Trotz seiner progressiven Orientierung ist Imamoglu gleichzeitig konservativ-religiösen Wählern vermittelbar: Während des Wahlkampfes im März, der mit dem Fastenmonat zusammenfiel, punktete er bei dieser Schicht. Denn auch er zelebrierte das muslimische Ritual, zeigte sich beim Fastenbrechen mit Istanbuler Familien - gelegentlich zitierte er dabei Koransuren.

Die beiden Kandidaten während des einzigen TV-DuellsBild: picture-alliance/AA

Für Viele ist Imamoglu auch eine Symbolfigur der Versöhnung. Beim TV-Duell mit seinem Gegenkandidaten Yildirim betonte er, dass er zunächst die Polarisierung beenden wolle, um wieder zu einem Miteinander von allen Türken zurückzukehren wolle. Das ist Balsam auf der Seele vieler Türken. Sie mögen es, dass Imamoglu besonnen und freundlich auftritt. 

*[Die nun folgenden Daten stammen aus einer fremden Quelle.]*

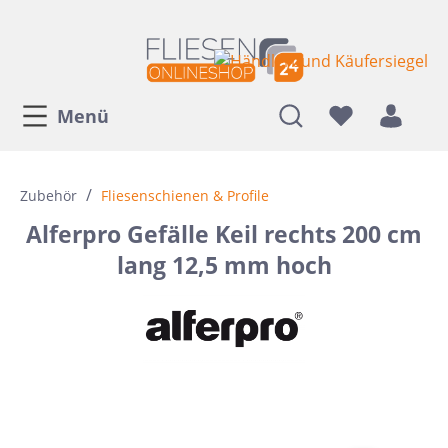
Menü
/
Zubehör
Fliesenschienen & Profile
Alferpro Gefälle Keil rechts 200 cm
lang 12,5 mm hoch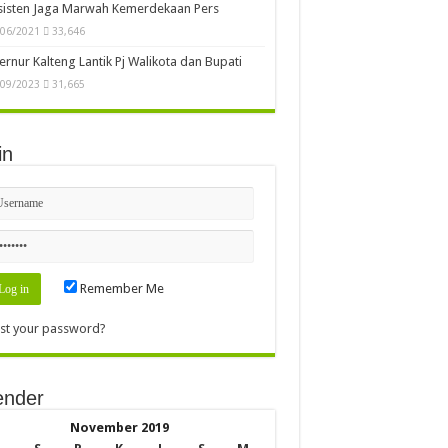
sisten Jaga Marwah Kemerdekaan Pers
/06/2021
33,646
rnur Kalteng Lantik Pj Walikota dan Bupati
/09/2023
31,665
in
Remember Me
st your password?
ender
November 2019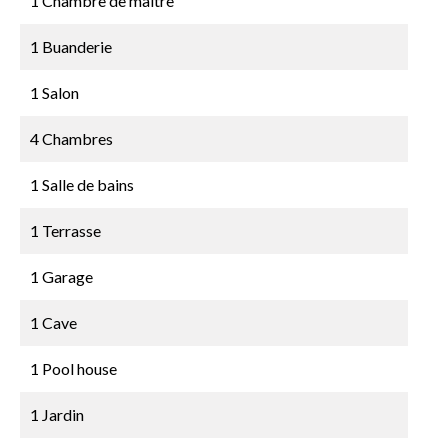
1 Chambre de maître
1 Buanderie
1 Salon
4 Chambres
1 Salle de bains
1 Terrasse
1 Garage
1 Cave
1 Pool house
1 Jardin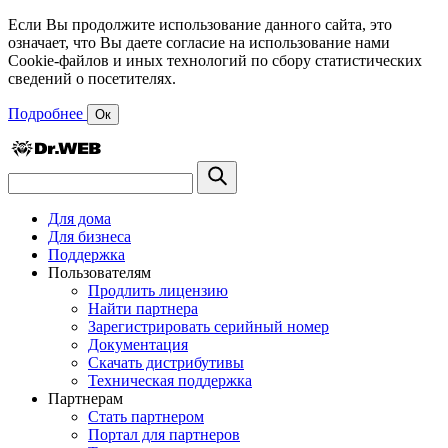
Если Вы продолжите использование данного сайта, это
означает, что Вы даете согласие на использование нами
Cookie-файлов и иных технологий по сбору статистических
сведений о посетителях.
Подробнее
Ок
Для дома
Для бизнеса
Поддержка
Пользователям
Продлить лицензию
Найти партнера
Зарегистрировать серийный номер
Документация
Скачать дистрибутивы
Техническая поддержка
Партнерам
Стать партнером
Портал для партнеров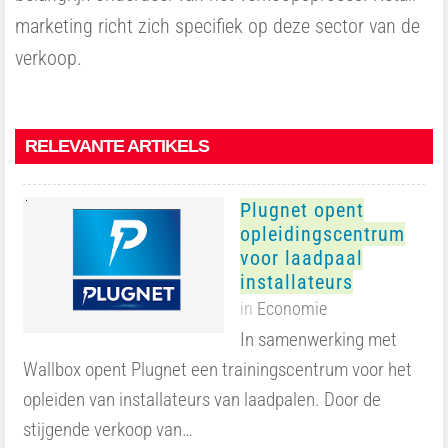
marketing richt zich specifiek op deze sector van de
verkoop.
RELEVANTE ARTIKELS
Plugnet opent
opleidingscentrum
voor laadpaal
installateurs
in
Economie
In samenwerking met
Wallbox opent Plugnet een trainingscentrum voor het
opleiden van installateurs van laadpalen. Door de
stijgende verkoop van…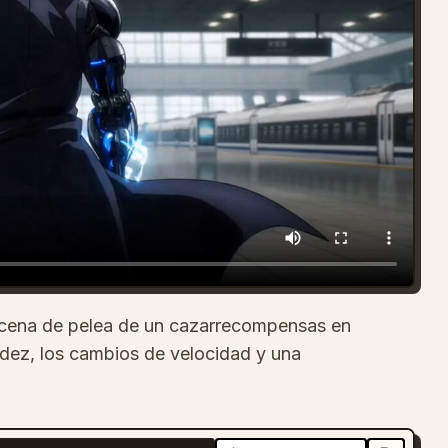
scena de pelea de un cazarrecompensas en
uidez, los cambios de velocidad y una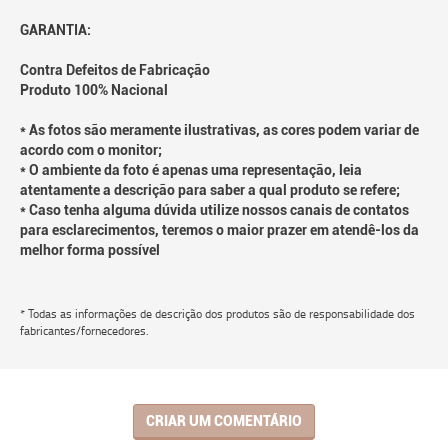
GARANTIA:
Contra Defeitos de Fabricação
Produto 100% Nacional
* As fotos são meramente ilustrativas, as cores podem variar de
acordo com o monitor;
* O ambiente da foto é apenas uma representação, leia
atentamente a descrição para saber a qual produto se refere;
* Caso tenha alguma dúvida utilize nossos canais de contatos
para esclarecimentos, teremos o maior prazer em atendê-los da
melhor forma possível
* Todas as informações de descrição dos produtos são de responsabilidade dos
fabricantes/fornecedores.
CRIAR UM COMENTÁRIO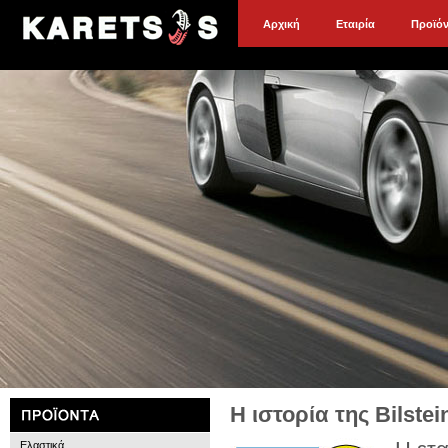
Αρχική
Εταιρία
Προϊό
Η ιστορία της Bilstei
Ελαστικά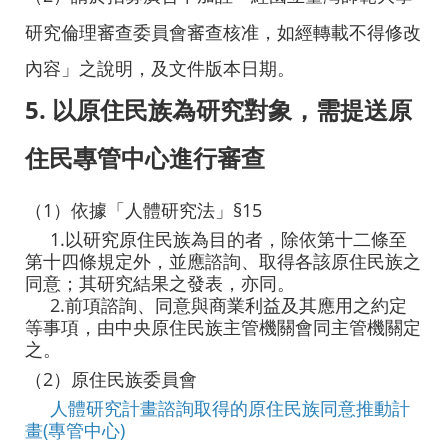
研究倫理審查委員會審查核准，如經轉載不得修改
內容」之說明，及文件版本日期。
5. 以原住民族為研究對象，需提送原
住民專管中心進行審查
（
1
）
依據「人體研究法」§15
1.以研究原住民族為目的者，除依第十二條至
第十四條規定外，並應諮詢、取得各該原住民族之
同意；其研究結果之發表，亦同。
2.前項諮詢、同意與商業利益及其應用之約定
等事項，由中央原住民族主管機關會同主管機關定
之。
（2
）
原住民族委員會
人體研究計畫諮詢取得的原住民族同意推動計
畫(專管中心)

Trotz der überraschenden Wahlwiederholung und somit des bitteren Verlustes des Bürgermeisterpostens drängt Imamoglu weiterhin unermüdlich auf den Wahlsieg. Die Chancen des Aufsteigers stehen gut. Umfragen sehen ihn vor dem Gegenkandidaten Binali Yildirim - bis zu sechs Prozentpunkte könnte der Vorsprung am 23. Juni betragen, heißt es. Wenn es Imamoglu gelingen sollte, sich durchzusetzen, dann hätte diese Personalie, so malen es sich viele Türken aus, eine gesamttürkische Dimension. Es wird ihm viel zugetraut. Viele Istanbuler vergleichen ihn sogar mit dem türkischen Präsidenten Erdogan. Auch er verkörperte am Anfang seiner Karriere den Wandel, wurde nach hartem Kampf Bürgermeister von Istanbul und stellte aus dieser Position heraus die Weichen für die Eroberung der gesamten Republik.